Exomiser is a Java program that functionally annotates variants from whole-exome sequencing data starting from a VCF file (version 4). The functional annotation code is based on Jannovar and uses UCSC KnownGene transcript definitions and hg19 genomic coordinates.
Variants are prioritized according to user-defined criteria on variant frequency, pathogenicity, quality, inheritance pattern, and model organism phenotype data. Predicted pathogenicity data was extracted from the dbNSFP resource. Cross-species phenotype comparisons are powered by the OWLSim algorithm.
Exomiser is currently using mouse phenotypes and will soon be leveraging the zebrafish phenotype data. Worm and fly phenotype data will be available later this year.
Exomiser is available from the Sanger Institute.

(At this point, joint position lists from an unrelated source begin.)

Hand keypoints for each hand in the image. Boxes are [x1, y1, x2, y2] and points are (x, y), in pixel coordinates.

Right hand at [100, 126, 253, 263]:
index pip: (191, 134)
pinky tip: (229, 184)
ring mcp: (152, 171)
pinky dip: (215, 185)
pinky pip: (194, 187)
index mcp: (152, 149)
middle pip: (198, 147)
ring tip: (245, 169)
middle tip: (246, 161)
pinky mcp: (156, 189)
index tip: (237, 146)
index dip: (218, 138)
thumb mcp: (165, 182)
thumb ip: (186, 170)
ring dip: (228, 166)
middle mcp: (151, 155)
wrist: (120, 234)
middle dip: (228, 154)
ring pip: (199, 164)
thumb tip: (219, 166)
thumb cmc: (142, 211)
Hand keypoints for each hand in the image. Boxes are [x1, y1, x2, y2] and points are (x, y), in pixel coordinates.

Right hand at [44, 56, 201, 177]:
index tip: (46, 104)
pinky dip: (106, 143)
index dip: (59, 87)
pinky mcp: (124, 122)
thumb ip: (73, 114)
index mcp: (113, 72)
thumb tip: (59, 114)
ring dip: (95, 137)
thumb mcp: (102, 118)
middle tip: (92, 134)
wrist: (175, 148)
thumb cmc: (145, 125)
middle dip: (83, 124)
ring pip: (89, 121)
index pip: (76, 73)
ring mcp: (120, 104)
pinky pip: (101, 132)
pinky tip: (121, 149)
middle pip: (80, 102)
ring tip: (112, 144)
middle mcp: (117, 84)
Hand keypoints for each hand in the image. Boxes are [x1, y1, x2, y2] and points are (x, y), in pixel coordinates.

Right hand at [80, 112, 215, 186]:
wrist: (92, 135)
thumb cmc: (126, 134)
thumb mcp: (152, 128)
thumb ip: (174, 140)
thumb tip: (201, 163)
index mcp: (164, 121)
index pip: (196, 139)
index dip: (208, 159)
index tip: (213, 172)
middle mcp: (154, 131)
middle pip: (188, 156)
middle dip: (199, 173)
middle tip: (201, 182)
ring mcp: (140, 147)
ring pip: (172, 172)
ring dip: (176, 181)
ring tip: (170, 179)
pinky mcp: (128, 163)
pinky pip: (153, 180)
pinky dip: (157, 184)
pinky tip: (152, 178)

A paper describing Exomiser is available here.

Phenotypic Interpretation of eXomes, is a pipeline for prioritizing candidate genes in exomes or NGS panels with comprehensive coverage of human Mendelian disease genes. It ranks genes based on predicted variant pathogenicity as well as phenotypic similarity of diseases associated with the genes harboring these variants to the phenotypic profile of the individual being investigated. PhenIX requires a VCF file mapped to hg19/Gchr37, as well as a list of HPO terms representing the phenotype observed in the patient. PhenIX is available here from Peter Robinson's group at Charité.

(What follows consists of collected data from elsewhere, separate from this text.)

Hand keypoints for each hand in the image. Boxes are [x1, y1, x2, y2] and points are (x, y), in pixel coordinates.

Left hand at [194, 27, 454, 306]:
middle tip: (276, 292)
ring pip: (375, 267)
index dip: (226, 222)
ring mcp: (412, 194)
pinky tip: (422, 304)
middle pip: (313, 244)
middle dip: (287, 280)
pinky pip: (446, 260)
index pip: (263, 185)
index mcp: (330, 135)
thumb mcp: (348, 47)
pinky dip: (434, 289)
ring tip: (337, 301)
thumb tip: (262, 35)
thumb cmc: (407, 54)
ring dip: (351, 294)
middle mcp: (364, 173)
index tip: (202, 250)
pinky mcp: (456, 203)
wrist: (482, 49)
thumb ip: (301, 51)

ExomeWalker is a computational method to prioritize a set of candidates in exome sequencing projects that aim to identify novel Mendelian disease genes. This approach involves filtering a Variant Call Format (VCF) file according to a number of user-definable criteria.

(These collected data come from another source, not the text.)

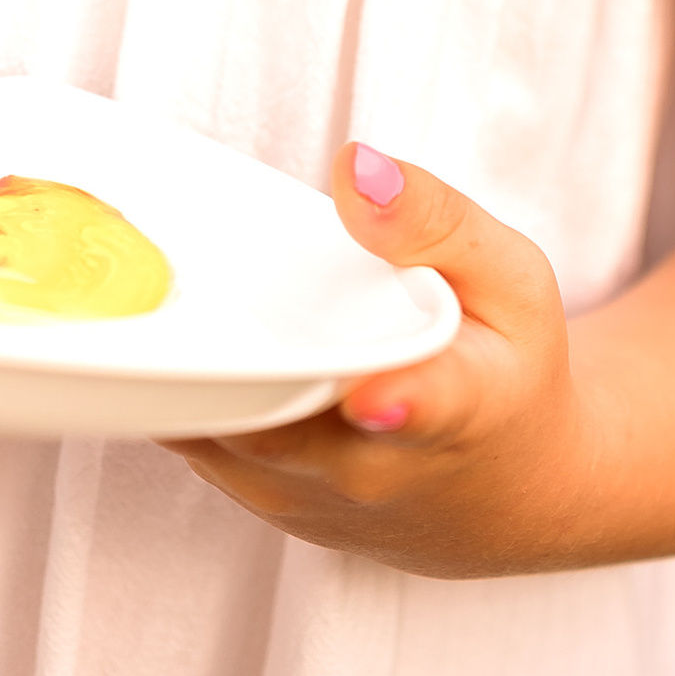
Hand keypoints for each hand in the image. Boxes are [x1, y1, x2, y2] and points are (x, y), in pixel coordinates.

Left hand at [165, 145, 600, 578]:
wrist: (507, 491)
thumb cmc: (509, 367)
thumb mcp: (510, 278)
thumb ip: (435, 219)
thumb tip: (358, 168)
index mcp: (460, 406)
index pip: (429, 410)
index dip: (398, 401)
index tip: (373, 393)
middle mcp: (380, 472)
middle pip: (287, 422)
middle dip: (239, 360)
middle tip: (181, 286)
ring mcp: (315, 500)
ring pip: (225, 436)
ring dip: (194, 373)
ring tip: (164, 299)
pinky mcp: (268, 507)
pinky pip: (205, 442)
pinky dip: (188, 391)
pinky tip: (185, 335)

Genes are prioritized according to a variant score (predicted pathogenicity, rarity, pattern of variants compatible with the assumed mode of inheritance) and to their vicinity to other genes that belong to the same phenotypic disease family within a protein protein interaction (PPI) network, using the Random-Walk method as described in Köhler et al. (2008) to determine similarity within the PPI network on the basis of the global characteristics of the network.